◆ ABOUT THIS EXERCISE
Search the lines of the records for the word "очень", and copy every line that has it.

◆ INPUT DATA
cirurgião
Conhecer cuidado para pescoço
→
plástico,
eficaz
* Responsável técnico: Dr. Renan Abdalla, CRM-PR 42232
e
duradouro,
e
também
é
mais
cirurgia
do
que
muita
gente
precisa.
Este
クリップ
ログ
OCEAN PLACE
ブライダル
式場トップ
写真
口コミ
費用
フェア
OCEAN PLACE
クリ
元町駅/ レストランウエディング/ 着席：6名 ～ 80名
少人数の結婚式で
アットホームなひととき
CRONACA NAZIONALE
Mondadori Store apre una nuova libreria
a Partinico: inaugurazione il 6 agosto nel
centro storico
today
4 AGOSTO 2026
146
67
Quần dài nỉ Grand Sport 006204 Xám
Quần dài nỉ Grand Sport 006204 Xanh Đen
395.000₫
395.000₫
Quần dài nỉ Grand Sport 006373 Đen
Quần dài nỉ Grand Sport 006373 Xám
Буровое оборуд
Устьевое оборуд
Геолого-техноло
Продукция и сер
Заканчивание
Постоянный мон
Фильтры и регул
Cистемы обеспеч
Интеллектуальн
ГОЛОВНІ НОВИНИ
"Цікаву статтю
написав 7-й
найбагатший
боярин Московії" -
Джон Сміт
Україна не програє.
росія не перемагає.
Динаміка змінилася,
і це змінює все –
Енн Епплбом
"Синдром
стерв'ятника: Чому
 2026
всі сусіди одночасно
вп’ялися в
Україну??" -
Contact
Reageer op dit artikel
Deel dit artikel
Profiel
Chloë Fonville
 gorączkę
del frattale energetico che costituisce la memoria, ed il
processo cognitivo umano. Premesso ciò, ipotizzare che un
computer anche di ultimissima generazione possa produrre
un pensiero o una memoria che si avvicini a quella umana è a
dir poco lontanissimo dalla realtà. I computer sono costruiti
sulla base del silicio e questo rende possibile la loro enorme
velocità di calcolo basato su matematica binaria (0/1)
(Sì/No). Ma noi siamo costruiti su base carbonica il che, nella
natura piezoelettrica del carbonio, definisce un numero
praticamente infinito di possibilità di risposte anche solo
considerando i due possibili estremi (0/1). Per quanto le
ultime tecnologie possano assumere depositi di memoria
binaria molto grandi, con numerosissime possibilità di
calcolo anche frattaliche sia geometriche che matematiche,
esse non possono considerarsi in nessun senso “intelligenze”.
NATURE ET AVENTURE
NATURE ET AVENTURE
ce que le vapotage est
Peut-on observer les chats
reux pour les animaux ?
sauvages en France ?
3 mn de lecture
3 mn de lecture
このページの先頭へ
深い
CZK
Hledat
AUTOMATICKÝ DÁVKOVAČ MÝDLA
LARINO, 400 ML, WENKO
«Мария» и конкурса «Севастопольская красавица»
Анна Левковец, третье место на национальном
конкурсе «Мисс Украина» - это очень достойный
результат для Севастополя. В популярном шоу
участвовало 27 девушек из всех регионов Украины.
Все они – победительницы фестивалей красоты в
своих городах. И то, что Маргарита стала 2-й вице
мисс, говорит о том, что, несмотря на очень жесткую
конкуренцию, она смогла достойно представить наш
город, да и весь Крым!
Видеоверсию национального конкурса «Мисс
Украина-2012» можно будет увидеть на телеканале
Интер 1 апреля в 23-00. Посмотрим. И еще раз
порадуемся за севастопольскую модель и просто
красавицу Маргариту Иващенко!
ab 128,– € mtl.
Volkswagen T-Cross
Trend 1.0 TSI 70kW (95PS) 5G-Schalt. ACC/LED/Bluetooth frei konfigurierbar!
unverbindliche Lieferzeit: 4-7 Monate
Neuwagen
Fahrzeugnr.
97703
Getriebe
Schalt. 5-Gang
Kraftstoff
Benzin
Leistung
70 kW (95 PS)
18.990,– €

◆ ANSWER TO THIS EXERCISE
конкурсе «Мисс Украина» - это очень достойный
мисс, говорит о том, что, несмотря на очень жесткую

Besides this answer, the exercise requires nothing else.